The required answer is every line of the data containing the word "impact".

[Opening LISTED ENTRIES section]

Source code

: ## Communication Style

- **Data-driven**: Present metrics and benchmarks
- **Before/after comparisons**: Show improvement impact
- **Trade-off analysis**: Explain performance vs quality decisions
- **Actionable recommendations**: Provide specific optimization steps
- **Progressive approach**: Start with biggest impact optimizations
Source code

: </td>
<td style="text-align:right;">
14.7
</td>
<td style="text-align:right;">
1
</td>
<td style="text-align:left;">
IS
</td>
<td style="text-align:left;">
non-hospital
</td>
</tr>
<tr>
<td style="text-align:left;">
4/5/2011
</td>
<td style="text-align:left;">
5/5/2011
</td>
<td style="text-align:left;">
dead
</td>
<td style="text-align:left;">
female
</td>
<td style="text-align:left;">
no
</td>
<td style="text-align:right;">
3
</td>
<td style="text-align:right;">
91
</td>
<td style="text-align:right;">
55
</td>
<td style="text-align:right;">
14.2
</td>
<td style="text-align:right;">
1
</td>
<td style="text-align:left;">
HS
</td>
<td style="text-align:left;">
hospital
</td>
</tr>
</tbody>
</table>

[Closing LISTED ENTRIES section]

**ANSWER FOR THIS EXERCISE:**
- **Before/after comparisons**: Show improvement impact
- **Progressive approach**: Start with biggest impact optimizations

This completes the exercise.